REGION
STOP wypalaniu traw!
Strażacy mają pełne ręce roboty. Każdego dnia wpływają zgłoszenia o pożarach traw.
Strażacy w całym regionie każdego dnia wyjeżdżają do pożarów traw. Tylko w powiecie radomskim w ciągu doby zgłoszeń jest od kilkunastu do kilkudziesięciu.
- Za większość pożarów traw odpowiedzialny jest człowiek. Panuje nadal przekonanie, że wypalane trawy użyźni glebę. To błędne myślenie. Ziemia wyjaławia się - mówi Konrad Neska z radomskiej straży pożarnej.

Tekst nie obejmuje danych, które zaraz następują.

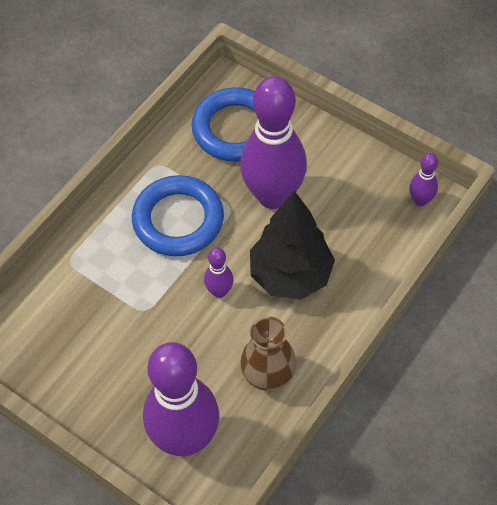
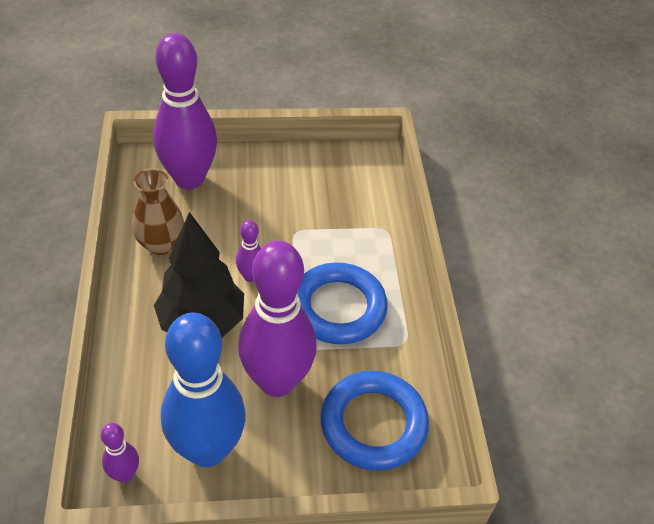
camera: 135 degrees right, 10 degrees down
(356, 182) = (207, 449): none -> blue bowling pin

Wzrost liczby interwencji odnotowują także strażacy ze skarżyska.
- Na terenie województwa świętokrzyskiego powstaje średnio około 2,5 tysiąca pożarów traw rocznie. Do 13 marca odnotowaliśmy 26 interwencji związanych z wypalaniem traw - mówi asp. Rafał Maciejczak ze skarżyskiej straży pożarnej.

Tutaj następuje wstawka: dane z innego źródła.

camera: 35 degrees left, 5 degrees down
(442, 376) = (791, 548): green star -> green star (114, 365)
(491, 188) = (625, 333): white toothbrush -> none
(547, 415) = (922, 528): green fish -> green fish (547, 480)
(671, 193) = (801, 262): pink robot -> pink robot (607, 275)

Po zimie trawy są wysuszone i palą się bardzo szybko. Prędkość rozprzestrzeniania się pożaru może wynosić nawet ponad 20 km/h. Powoduje to, że często ogień przenosi się na pobliskie lasy.
- Bardzo często osoby wypalają nieużytki. Podczas takiego spalania ginie wiele zwierząt. Często takie pożary przenoszą się do lasów. Drzewa rosną wiele lat, a mogą spłonąć w kilka minut - mówi Hubert Ogar z Nadleśnictwa Radom.
Za wypalanie traw grożą surowe kary finansowe, a jeśli zagrożone jest życie ludzkie, to można trafić do więzienia.
- Kodeks wykroczeń przewiduje za to karę nagany, aresztu lub grzywny od 5 do 20 tysięcy złotych. Jeśli w wyniku podpalenia dojdzie do pożaru, który sprowadzi zagrożenie na wiele osób, sprawca podlega karze nawet do 10 lat pozbawienia wolności - mówi Edyta Wietrak, kierownik biura powiatowego Agencji Restrukturyzacji i Modernizacji Rolnictwa w Szydłowcu.
Za wypalanie traw grozi także cofnięcie dopłat wypłacanych przez ARiMR.